• **Exercise set**
1/ List every person named in the extract about Tuan Guru's handwritten Quran.
2/ According to the extract about Tuan Guru's handwritten Quran, in what year did Tuan Guru establish the Auwal Mosque?
3/ Extend the account of Tuan Guru and his handwritten Quran, picking up right after its final sentence.

This task was undertaken by the late Maulana Taha Karaan, who was head jurist of the Cape Town-based Muslim Judicial Council, in conjunction with several local Quranic scholars. The entire process, which concluded with binding the pages, took three years to complete.
The Quran has since been displayed in the Auwal Mosque, which was established by Tuan Guru in 1794 as the first mosque in what is now South Africa.
Three unsuccessful attempts to steal the priceless text prompted the committee to secure it in a fire- and bullet-proof casing in the front of the mosque 10 years ago.
Tuan Guru’s biographer, Shafiq Morton, believes that the scholar in all likelihood started writing the first of five copies while being held on Robben Island – where anti-apartheid icon Nelson Mandela was also imprisoned from the 1960s to the 1980s – and continued doing so after his release.
Tuan Guru also penned a 613-page Arabic textbook entitled Ma’rifat wal Iman wal Islam (The Knowledge of Faith and Religion) from memory.
The book, a basic guide to Islamic beliefs, was used for more than 100 years to teach the Muslims of Cape Town about their faith.
It is still in good condition and is in the possession of the Rakiep family, descendants of Tuan Guru. A replica is kept in the national library in Cape Town.
“He sat down and wrote down just about everything he could remember about his faith and he used that as a text for teaching others,” says Shaykh Owaisi.
Of the five copies of the Quran handwritten by Tuan Guru, three can still be accounted for. Apart from the one in the Auwal mosque, the other two are in the possession of his family, including his great-great granddaughter.
About 100 replicas have been produced. In April a one of them was handed over to the library of the al-Aqsa mosque in Jerusalem – the third holiest site in Islam – while a few have been handed over to visiting dignitaries.
In May 2019 Ganief Hendricks, leader a Muslim political party in South Africa, Al Jama’ah, used one of the replicas to be sworn in as member of parliament.
Little did the Dutch realise that by banishing Tuan Guru to southern Africa they would inadvertently be the catalyst for spreading Islam to this part of the world, where Muslims now make up around 5% of Cape Town’s estimated population of 4.6 million.
“When he came to the Cape, Tuan Guru observed that Islam was in pretty bad shape so he had a lot of work to do,” Mr Morton says.
“The community didn’t really have their hands on any texts – they were Muslims more from cultural memory than anything else.

• **Entries supplied**
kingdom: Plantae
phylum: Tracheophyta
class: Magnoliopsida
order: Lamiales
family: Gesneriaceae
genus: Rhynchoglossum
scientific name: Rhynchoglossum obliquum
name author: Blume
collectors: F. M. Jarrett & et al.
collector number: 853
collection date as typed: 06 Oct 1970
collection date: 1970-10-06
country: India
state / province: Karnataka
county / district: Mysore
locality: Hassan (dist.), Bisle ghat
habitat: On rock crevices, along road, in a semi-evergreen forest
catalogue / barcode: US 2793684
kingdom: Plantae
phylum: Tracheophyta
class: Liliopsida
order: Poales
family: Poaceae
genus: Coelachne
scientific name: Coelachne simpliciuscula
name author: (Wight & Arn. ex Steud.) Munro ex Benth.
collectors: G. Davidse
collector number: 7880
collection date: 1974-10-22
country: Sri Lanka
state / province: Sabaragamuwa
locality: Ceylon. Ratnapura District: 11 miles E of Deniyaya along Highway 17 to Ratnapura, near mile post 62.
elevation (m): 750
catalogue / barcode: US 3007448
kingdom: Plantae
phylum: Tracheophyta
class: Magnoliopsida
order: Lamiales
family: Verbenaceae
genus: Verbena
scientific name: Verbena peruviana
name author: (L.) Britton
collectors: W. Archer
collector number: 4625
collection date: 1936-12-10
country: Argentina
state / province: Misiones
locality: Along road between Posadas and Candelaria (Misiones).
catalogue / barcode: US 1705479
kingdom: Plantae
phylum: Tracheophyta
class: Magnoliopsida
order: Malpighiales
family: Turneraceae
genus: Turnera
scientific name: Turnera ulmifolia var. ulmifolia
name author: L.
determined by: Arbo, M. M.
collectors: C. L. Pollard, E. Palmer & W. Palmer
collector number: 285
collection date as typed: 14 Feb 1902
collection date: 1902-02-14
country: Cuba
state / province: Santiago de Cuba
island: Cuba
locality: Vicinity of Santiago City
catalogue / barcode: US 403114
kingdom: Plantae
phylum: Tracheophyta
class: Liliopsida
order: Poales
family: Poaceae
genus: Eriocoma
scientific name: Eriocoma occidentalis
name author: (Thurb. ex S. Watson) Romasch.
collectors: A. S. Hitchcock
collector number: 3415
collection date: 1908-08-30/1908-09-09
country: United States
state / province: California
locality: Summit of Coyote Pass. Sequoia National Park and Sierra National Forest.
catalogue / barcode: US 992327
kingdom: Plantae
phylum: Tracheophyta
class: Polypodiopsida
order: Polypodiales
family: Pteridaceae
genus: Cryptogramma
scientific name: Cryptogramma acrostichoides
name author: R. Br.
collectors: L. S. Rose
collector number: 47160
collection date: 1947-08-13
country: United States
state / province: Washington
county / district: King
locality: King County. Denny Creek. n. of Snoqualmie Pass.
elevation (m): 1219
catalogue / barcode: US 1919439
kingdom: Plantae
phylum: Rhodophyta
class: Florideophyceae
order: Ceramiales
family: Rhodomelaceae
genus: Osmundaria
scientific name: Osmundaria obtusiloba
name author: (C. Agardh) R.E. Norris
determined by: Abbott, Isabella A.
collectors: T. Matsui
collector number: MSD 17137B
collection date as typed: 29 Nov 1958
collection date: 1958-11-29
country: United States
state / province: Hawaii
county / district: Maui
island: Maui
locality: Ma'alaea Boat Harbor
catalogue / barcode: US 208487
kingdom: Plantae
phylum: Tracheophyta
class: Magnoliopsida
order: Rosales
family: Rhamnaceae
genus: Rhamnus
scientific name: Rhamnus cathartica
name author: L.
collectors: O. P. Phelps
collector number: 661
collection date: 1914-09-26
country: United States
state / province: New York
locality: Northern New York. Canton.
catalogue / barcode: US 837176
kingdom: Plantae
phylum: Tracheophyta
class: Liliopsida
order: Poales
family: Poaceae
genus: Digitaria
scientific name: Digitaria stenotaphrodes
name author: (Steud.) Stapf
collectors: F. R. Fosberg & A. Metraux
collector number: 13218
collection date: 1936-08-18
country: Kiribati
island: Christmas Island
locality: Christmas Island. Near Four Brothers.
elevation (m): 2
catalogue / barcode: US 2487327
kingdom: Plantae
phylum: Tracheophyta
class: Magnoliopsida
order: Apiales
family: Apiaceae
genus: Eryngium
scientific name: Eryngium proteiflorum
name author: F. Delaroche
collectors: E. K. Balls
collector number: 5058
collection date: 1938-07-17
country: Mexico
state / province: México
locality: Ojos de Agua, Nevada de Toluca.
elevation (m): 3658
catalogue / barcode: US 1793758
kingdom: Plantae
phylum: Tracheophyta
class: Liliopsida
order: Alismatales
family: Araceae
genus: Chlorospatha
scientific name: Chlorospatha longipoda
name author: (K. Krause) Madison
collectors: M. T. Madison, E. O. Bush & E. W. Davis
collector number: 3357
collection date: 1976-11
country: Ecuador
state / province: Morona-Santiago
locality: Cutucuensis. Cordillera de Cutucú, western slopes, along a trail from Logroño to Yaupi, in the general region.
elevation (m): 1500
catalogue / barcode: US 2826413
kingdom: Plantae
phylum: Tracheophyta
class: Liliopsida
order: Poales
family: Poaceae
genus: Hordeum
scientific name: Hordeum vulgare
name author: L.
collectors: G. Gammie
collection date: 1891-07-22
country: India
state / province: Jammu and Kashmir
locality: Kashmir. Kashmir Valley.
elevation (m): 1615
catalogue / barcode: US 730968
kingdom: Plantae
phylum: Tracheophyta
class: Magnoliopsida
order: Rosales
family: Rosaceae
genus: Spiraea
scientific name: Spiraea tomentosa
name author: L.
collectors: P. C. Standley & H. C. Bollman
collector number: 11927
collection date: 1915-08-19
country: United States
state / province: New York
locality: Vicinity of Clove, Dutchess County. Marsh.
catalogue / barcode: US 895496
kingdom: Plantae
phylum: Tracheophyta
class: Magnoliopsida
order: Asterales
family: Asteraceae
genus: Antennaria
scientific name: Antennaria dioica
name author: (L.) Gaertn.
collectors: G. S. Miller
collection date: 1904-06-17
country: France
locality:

• **Answers**
1/ Maulana Taha Karaan, Tuan Guru, Shafiq Morton, Nelson Mandela, Shaykh Owaisi, Ganief Hendricks

2/ 1794

3/
“I would say that that first Quran he wrote is the reason why the Muslim community survived and developed into the respected community we have today.”
Most of these copies are believed to have been written when he was between 80 and 90 years old, and his achievement is seen as all the more remarkable as Arabic was not his first language.
According to Mr Morton, Tuan Guru was jailed on Robben Island twice – first from 1780 to 1781 when he was 69 years old, and again between 1786 and 1791.
“I believe one of the reasons he wrote the Quran was to lift the spirits of the slaves around him. He realised that if he were to write a copy of the Quran he could educate his people from it and teach them dignity at the same time,” Mr Morton says.
“If you go to the archives and look at the paper that the Dutch used it’s very similar to that used by Tuan Guru. It’s probably the same paper.
“His pens he would have made himself from bamboo and the black and red ink would have been easy to obtain from the colonial authorities.”
Shaykh Owaisi, a lecturer in South African Islamic history who has done extensive research on handwritten Qurans in Cape Town, believes Tuan Guru was motivated by the need to preserve Islam among Muslim prisoners and slaves in what was then a Dutch colony.
“While they were preaching the Bible and trying to convert the Muslim slaves, Tuan Guru was writing the copies of the Quran, teaching it to the children and getting them to memorise it.
“It tells a story of resilience and perseverance. It shows the level of education of the people that were brought to Cape Town as slaves and prisoners.”